New cars are subject to a hefty annual tax in addition to the registration fees. Insurance for a Mexican plated car is also much more expensive than for a car registered in the USA and temporarily imported into Mexico by a foreigner. In the latter case, you must remove the car from Mexico every time you leave, if you only have a tourist permit (FMT). Also, a Mexican may not drive the foreign plated car unless you are in the passenger seat.
I hope this information helps.


----------



## HombreEPGDL (Jan 24, 2008)

*Thanks but.....*



RVGRINGO said:


> If you don't have an FM3, why are you buying a car in Mexico?
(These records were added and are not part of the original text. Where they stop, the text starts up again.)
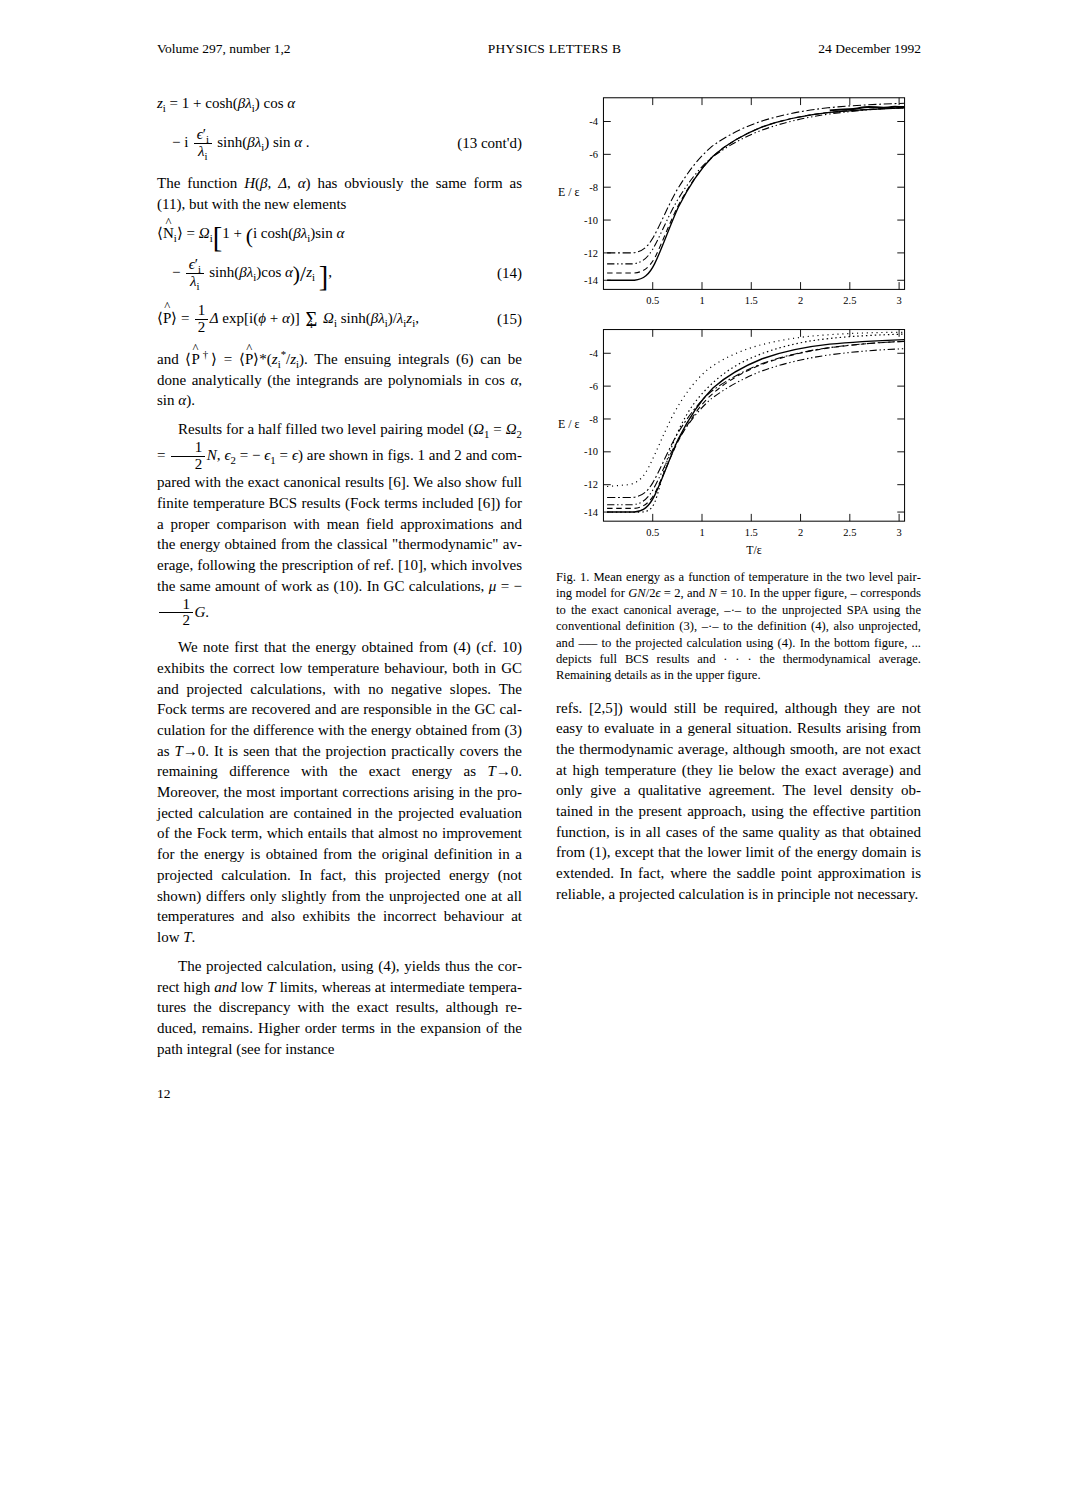Volume 297, number 1,2
PHYSICS LETTERS B
24 December 1992
zi = 1 + cosh(βλi) cos α
− i ϵ′i λi sinh(βλi) sin α . (13 cont'd)
The function H(β, Δ, α) has obviously the same form as (11), but with the new elements
⟨Ni⟩ = Ωi[1 + (i cosh(βλi)sin α
− ϵ′i λi sinh(βλi)cos α)/zi ], (14)
⟨P⟩ = 12 Δ exp[i(ϕ + α)] Σi Ωi sinh(βλi)/λizi, (15)
and ⟨P†⟩ = ⟨P⟩*(zi*/zi). The ensuing integrals (6) can be done analytically (the integrands are polynomials in cos α, sin α).
Results for a half filled two level pairing model (Ω1 = Ω2 = 12 N, ϵ2 = − ϵ1 = ϵ) are shown in figs. 1 and 2 and compared with the exact canonical results [6]. We also show full finite temperature BCS results (Fock terms included [6]) for a proper comparison with mean field approximations and the energy obtained from the classical "thermodynamic" average, following the prescription of ref. [10], which involves the same amount of work as (10). In GC calculations, μ = − 12 G.
We note first that the energy obtained from (4) (cf. 10) exhibits the correct low temperature behaviour, both in GC and projected calculations, with no negative slopes. The Fock terms are recovered and are responsible in the GC calculation for the difference with the energy obtained from (3) as T→0. It is seen that the projection practically covers the remaining difference with the exact energy as T→0. Moreover, the most important corrections arising in the projected calculation are contained in the projected evaluation of the Fock term, which entails that almost no improvement for the energy is obtained from the original definition in a projected calculation. In fact, this projected energy (not shown) differs only slightly from the unprojected one at all temperatures and also exhibits the incorrect behaviour at low T.
The projected calculation, using (4), yields thus the correct high and low T limits, whereas at intermediate temperatures the discrepancy with the exact results, although reduced, remains. Higher order terms in the expansion of the path integral (see for instance
12
-4 -6 -8 -10 -12 -14 0.5 1 1.5 2 2.5 3 E / ε -4 -6 -8 -10 -12 -14 0.5 1 1.5 2 2.5 3 E / ε T/ε
Fig. 1. Mean energy as a function of temperature in the two level pairing model for GN/2ϵ = 2, and N = 10. In the upper figure, – corresponds to the exact canonical average, –·– to the unprojected SPA using the conventional definition (3), –·– to the definition (4), also unprojected, and ––– to the projected calculation using (4). In the bottom figure, ... depicts full BCS results and · · · the thermodynamical average. Remaining details as in the upper figure.
refs. [2,5]) would still be required, although they are not easy to evaluate in a general situation. Results arising from the thermodynamic average, although smooth, are not exact at high temperature (they lie below the exact average) and only give a qualitative agreement. The level density obtained in the present approach, using the effective partition function, is in all cases of the same quality as that obtained from (1), except that the lower limit of the energy domain is extended. In fact, where the saddle point approximation is reliable, a projected calculation is in principle not necessary.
You can't take it to the USA or Canada and register it there; although you can drive it there on a visit with proper liability insurance.
> To answer your question: Most people find it convenient to open an account with a local investment house, like Actinver-Lloyd or Multiva, and have funds from the USA wired to that account. You may then withdraw cash as needed.
> If buying from a new car dealer, you will find that they may take a credit card or a check but you may find additional bank and exchange fees added to the price of the car.
> New cars are subject to a hefty annual tax in addition to the registration fees. Insurance for a Mexican plated car is also much more expensive than for a car registered in the USA and temporarily imported into Mexico by a foreigner. In the latter case, you must remove the car from Mexico every time you leave, if you only have a tourist permit (FMT). Also, a Mexican may not drive the foreign plated car unless you are in the passenger seat.
> I hope this information helps.


Thanks but I want to buy the car in December with my FM1 and will convert to FM3 in May. The reason I want a Jalisco plated car is because I've heard about the dangers involved in having a foreign plated car--- more risk in getting stopped and robbed. I already have an apt in GDL and spend several months there but will retire in GDL in May.


----------



## RVGRINGO (May 16, 2007)

Ok, that explains it well. However, we have one car plated in Jalisco and another in South Dakota and find no problem driving either one. In fact, we're heading for Guadalajara in the SD plated car today.


----------



## HombreEPGDL (Jan 24, 2008)

*thanks*



RVGRINGO said:


> Ok, that explains it well. However, we have one car plated in Jalisco and another in South Dakota and find no problem driving either one. In fact, we're heading for Guadalajara in the SD plated car today.


Thank you--have a safe trip!


----------